Stored records

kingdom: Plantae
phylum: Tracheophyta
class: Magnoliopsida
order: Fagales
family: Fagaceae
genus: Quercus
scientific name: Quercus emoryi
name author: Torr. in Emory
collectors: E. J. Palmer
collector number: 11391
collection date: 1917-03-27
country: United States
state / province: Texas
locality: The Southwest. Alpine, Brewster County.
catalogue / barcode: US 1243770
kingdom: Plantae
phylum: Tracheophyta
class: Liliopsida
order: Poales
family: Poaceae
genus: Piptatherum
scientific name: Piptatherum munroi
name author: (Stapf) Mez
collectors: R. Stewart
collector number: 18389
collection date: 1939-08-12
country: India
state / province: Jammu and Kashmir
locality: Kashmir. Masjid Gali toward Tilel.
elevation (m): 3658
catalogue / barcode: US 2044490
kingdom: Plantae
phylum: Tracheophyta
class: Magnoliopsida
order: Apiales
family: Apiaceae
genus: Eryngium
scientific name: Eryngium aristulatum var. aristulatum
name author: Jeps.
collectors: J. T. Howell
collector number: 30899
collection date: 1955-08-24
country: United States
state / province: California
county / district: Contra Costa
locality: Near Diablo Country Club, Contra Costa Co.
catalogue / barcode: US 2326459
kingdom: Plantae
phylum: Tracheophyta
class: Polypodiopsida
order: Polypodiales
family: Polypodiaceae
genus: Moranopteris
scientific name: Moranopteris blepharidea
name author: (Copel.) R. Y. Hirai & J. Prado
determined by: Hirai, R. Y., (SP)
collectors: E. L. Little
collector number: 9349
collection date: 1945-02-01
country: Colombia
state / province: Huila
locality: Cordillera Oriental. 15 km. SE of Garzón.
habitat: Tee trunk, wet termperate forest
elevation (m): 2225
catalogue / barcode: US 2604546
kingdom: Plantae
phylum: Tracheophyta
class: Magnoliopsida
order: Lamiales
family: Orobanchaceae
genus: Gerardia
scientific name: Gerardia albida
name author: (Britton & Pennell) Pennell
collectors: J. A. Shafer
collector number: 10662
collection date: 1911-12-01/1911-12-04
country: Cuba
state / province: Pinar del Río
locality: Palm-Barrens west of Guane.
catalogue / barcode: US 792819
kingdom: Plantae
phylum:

# What the exercise asks
Please reproduce every one of the lines above with no changes at all.

# Output below
kingdom: Plantae
phylum: Tracheophyta
class: Magnoliopsida
order: Fagales
family: Fagaceae
genus: Quercus
scientific name: Quercus emoryi
name author: Torr. in Emory
collectors: E. J. Palmer
collector number: 11391
collection date: 1917-03-27
country: United States
state / province: Texas
locality: The Southwest. Alpine, Brewster County.
catalogue / barcode: US 1243770
kingdom: Plantae
phylum: Tracheophyta
class: Liliopsida
order: Poales
family: Poaceae
genus: Piptatherum
scientific name: Piptatherum munroi
name author: (Stapf) Mez
collectors: R. Stewart
collector number: 18389
collection date: 1939-08-12
country: India
state / province: Jammu and Kashmir
locality: Kashmir. Masjid Gali toward Tilel.
elevation (m): 3658
catalogue / barcode: US 2044490
kingdom: Plantae
phylum: Tracheophyta
class: Magnoliopsida
order: Apiales
family: Apiaceae
genus: Eryngium
scientific name: Eryngium aristulatum var. aristulatum
name author: Jeps.
collectors: J. T. Howell
collector number: 30899
collection date: 1955-08-24
country: United States
state / province: California
county / district: Contra Costa
locality: Near Diablo Country Club, Contra Costa Co.
catalogue / barcode: US 2326459
kingdom: Plantae
phylum: Tracheophyta
class: Polypodiopsida
order: Polypodiales
family: Polypodiaceae
genus: Moranopteris
scientific name: Moranopteris blepharidea
name author: (Copel.) R. Y. Hirai & J. Prado
determined by: Hirai, R. Y., (SP)
collectors: E. L. Little
collector number: 9349
collection date: 1945-02-01
country: Colombia
state / province: Huila
locality: Cordillera Oriental. 15 km. SE of Garzón.
habitat: Tee trunk, wet termperate forest
elevation (m): 2225
catalogue / barcode: US 2604546
kingdom: Plantae
phylum: Tracheophyta
class: Magnoliopsida
order: Lamiales
family: Orobanchaceae
genus: Gerardia
scientific name: Gerardia albida
name author: (Britton & Pennell) Pennell
collectors: J. A. Shafer
collector number: 10662
collection date: 1911-12-01/1911-12-04
country: Cuba
state / province: Pinar del Río
locality: Palm-Barrens west of Guane.
catalogue / barcode: US 792819
kingdom: Plantae
phylum:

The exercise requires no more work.